Pregnancy is a special and challenging period for women with rheumatism. The issue of how to use medicines in a rational manner, while ensuring the health of mothers and children, is a common concern of the medical community. This requires not only the professional judgement of the doctors, but also the full knowledge of the mothers and their active participation in decision-making.
Rheumatist diseases cover a wide range of diseases, such as rheumatism, systemic red hemorrhoids, etc., which may fluctuate during pregnancy. Some patients may be worried that the drug will harm the fetus, but this may lead to an increase in the condition and, instead, to a greater risk for the mother and the child. In fact, not all drugs are absolutely taboo during pregnancy, and the key is to weigh the trade-offs against the precision of choice.
In the case of non-paralytic anti-inflammatory drugs (NSAIDs), such as Broven, use is relatively safe in the early stages of pregnancy, but use in the late stages of pregnancy may increase the risk of foetal heart malformation and affect the coagulation function at birth, and therefore requires careful use and close monitoring. Sugar cortex hormones often play an important role in activities to control rheumatism. In general, small doses of sugar cortex hormones, such as Pornsson, are available during pregnancy, but long-term high use can lead to complications such as increased blood sugar, blood pressure fluctuations and osteoporosis among pregnant women, and may have some impact on the growth and development of the foetus, such as increased premature birth, low-weight risk, etc.
GHC is special for people with rheumatological conditions during pregnancy in anti-ruin and slow-acting drugs. Research has shown that hydroxychloride is not only effective in controlling systemic red hemorrhoids, reducing the risk of re-emergence, but also contributing to the health of the foetus, reducing the risk of foetal heart-transmission retardation, etc., and can be used throughout without a taboo. As a result of its clearly degenerative effects, the mercuric and fluorinated pharmacoids are suspended for a long period of time prior to gestation, while the mercuric plumes are suspended for three to six months, and the fluorometts are suspended for two years or are monitored at the standard level of the drug after treatment.

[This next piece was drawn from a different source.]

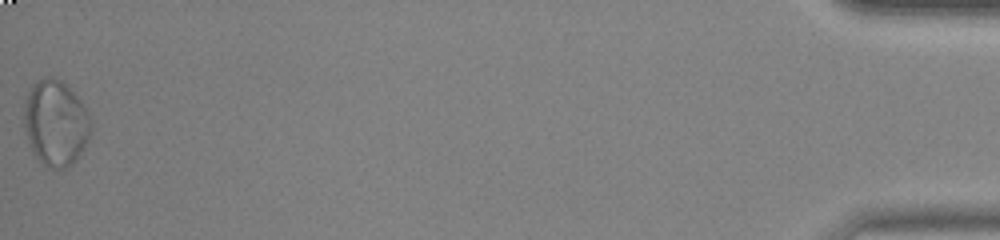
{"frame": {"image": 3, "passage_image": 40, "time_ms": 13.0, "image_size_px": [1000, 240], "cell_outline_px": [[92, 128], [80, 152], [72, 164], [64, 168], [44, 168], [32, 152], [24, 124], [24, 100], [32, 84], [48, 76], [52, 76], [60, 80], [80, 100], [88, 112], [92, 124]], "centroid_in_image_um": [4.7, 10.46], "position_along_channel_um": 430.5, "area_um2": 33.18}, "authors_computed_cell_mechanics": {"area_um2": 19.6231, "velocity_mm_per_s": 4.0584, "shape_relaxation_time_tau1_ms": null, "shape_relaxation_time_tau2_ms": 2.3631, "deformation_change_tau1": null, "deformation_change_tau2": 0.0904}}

In the case of biological agents, there are some safe data on the use of some tumour cause-of-mortem inhibitors during pregnancy, e.g., Ignasip, but careful assessment and close observation of the situation of mothers and children is still required. During their use, doctors develop individualized programmes that take into account a combination of factors such as disease activity, pregnancy week and drug safety.
Drug management of patients with rheumatizing diseases during pregnancy is a dynamic process. During pregnancy, disease activity indicators, maternal health and foetal development are closely monitored. Regular birth tests, ultrasound examinations and monitoring of relevant blood indicators are essential. At the same time, patients are required to maintain good living habits, such as a balanced diet, moderate rest and exercise, and the avoidance of infection, in order to maintain a stable condition in coordination with medication.

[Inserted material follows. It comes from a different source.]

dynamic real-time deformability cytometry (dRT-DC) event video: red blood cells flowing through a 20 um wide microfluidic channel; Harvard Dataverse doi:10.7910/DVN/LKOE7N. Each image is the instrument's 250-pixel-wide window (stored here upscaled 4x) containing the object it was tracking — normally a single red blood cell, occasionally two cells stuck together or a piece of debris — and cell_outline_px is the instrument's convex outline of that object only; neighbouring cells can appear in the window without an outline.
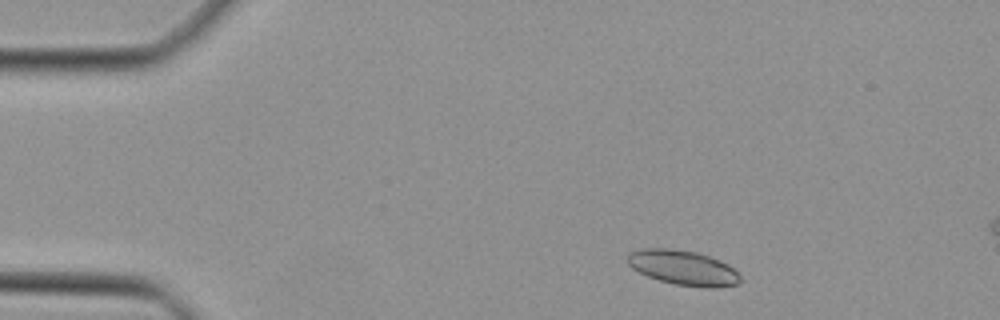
{"species": "Egyptian fruit bat (a non-hibernating species)", "species_latin": "Rousettus aegyptiacus", "temperature_condition": "cold", "stored_images_in_passage": 23, "camera_frame_rate_fps": 3000, "um_per_image_px": 0.085, "animal": {"sex": "female"}, "frame": {"image": 1, "passage_image": 4, "time_ms": 1.0, "image_size_px": [1000, 320], "cell_outline_px": [[740, 280], [736, 284], [712, 288], [704, 288], [676, 284], [660, 280], [648, 276], [632, 268], [628, 264], [628, 252], [640, 248], [672, 248], [696, 252], [720, 260], [728, 264], [740, 276]], "centroid_in_image_um": [58.04, 22.74], "position_along_channel_um": 27.0, "area_um2": 22.77}}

In the event of rheumatism, mothers must not choose to use or stop their medication, and must communicate fully with rheumatologists and gynaecologists. It is only through multidisciplinary collaboration, based on a scientific basis and a combination of individual circumstances, that a drug can be used rationally during pregnancy, both to control rheumatism and to ensure the safety and health of the mother and the child and to meet the prospect of a new life.